The debian/rules file has a target comparing the build kernel's ABI against the
version stored in the repository and indicates when an ABI bump is necessary.
An ABI bump within one upstream version consists of incrementing the KREL
variable in the Makefile, rebuilding the packages and running 'make abiupdate'
(the 'abiupdate' target in 'Makefile' contains the steps for consistently
updating the repository).

Watchdog blacklist
------------------

By default, all watchdog modules are black-listed because it is totally undefined
which device is actually used for /dev/watchdog.
We ship this list in /lib/modprobe.d/blacklist_pve-kernel-<VERSION>.conf
The user typically edit /etc/modules to enable a specific watchdog device.

Debug kernel and modules
------------------------

In order to build a -dbgsym package containing an unstripped copy of the kernel
image and modules, enable the 'pkg.pve-kernel.debug' build profile (e.g. by
exporting DEB_BUILD_PROFILES='pkg.pve-kernel.debug'). The resulting package can
be used together with 'crash'/'kdump-tools' to debug kernel crashes.

Note: the -dbgsym package is only valid for the pve-kernel packages produced by
the same build.

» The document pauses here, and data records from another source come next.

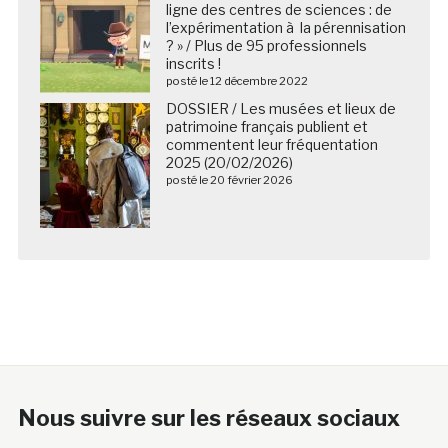
ligne des centres de sciences : de
l’expérimentation à la pérennisation
? » / Plus de 95 professionnels
inscrits !
posté le 12 décembre 2022
DOSSIER / Les musées et lieux de
patrimoine français publient et
commentent leur fréquentation
2025 (20/02/2026)
posté le 20 février 2026
Nous suivre sur les réseaux sociaux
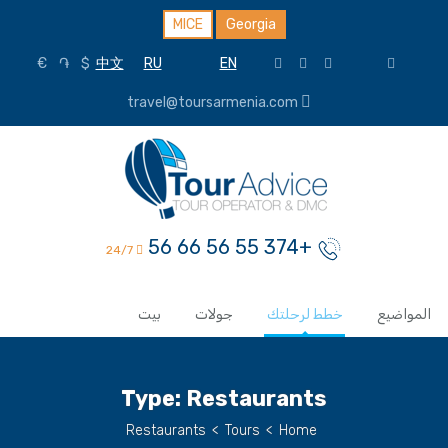
MICE
Georgia
€
֏
$
中文
RU
EN
travel@toursarmenia.com
+374 55 56 66 56
24/7
المواضيع
خطط لرحلتك
جولات
بيت
Type:
Restaurants
Restaurants
>
Tours
>
Home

A kernel/module from a different build will likely not match,
even if both builds are of the same kernel and package version.

Additional information
----------------------

We use the default configuration provided by Ubuntu, and apply
the following modifications:

NOTE: For the exact and current list see debian/rules (PVE_CONFIG_OPTS)

- enable INTEL_MEI_WDT=m (to allow disabling via patch)

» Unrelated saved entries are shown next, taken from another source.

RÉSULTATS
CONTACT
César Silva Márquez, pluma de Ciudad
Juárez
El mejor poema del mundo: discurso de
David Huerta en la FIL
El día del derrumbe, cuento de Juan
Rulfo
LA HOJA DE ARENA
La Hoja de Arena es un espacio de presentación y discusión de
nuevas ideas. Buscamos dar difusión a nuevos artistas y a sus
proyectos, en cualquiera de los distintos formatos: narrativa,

- disable CONFIG_SND_PCM_OSS (enabled by default in Ubuntu, not needed)

- switch CONFIG_TRANSPARENT_HUGEPAGE to MADVISE from ALWAYS

- enable CONFIG_CEPH_FS=m (request from user)

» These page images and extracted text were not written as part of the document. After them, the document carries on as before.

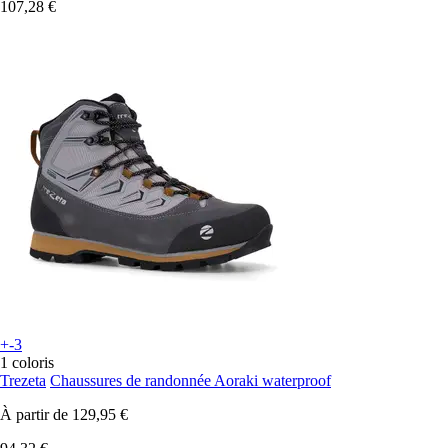
107,28 €
+-3
1 coloris
Trezeta
Chaussures de randonnée Aoraki waterproof
À partir de
129,95 €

- enable common CONFIG_BLK_DEV_XXX to avoid hardware detection
  problems (udev, update-initramfs have serious problems without that)

  	 CONFIG_BLK_DEV_SD=y
  	 CONFIG_BLK_DEV_SR=y
  	 CONFIG_BLK_DEV_DM=y

- compile NBD and RBD modules
	 CONFIG_BLK_DEV_NBD=m
	 CONFIG_BLK_DEV_RBD=m

- enable IBM JFS file system as module
  requested by users (bug #64)

- enable apple HFS and HFSPLUS as module
  requested by users

- enable CONFIG_BCACHE=m (requested by user)

- enable CONFIG_BRIDGE=y
  to avoid warnings on boot, e.g. that net.bridge.bridge-nf-call-iptables is an unknown key

- enable CONFIG_DEFAULT_SECURITY_APPARMOR
  We need this for lxc

- set CONFIG_CPU_FREQ_DEFAULT_GOV_PERFORMANCE=y
  because if not set, it can give some dynamic memory or cpu frequencies 
  change, and vms can crash (mainly windows guest).
  see http://forum.proxmox.com/threads/18238-Windows-7-x64-VMs-crashing-randomly-during-process-termination?p=93273#post93273

- use 'deadline' as default scheduler
  This is the suggested setting for KVM. We also measure bad fsync performance with ext4 and cfq.

- disable CONFIG_INPUT_EVBUG
  Module evbug is not blacklisted on debian, so we simply disable it to avoid
  key-event logs (which is a big security problem)

- enable CONFIG_MODVERSIONS (needed for ABI tracking)

- switch default UNWINDER to FRAME_POINTER
  the recently introduced ORC_UNWINDER is not 100% stable yet, especially in combination with ZFS

- enable CONFIG_PAGE_TABLE_ISOLATION (Meltdown mitigation)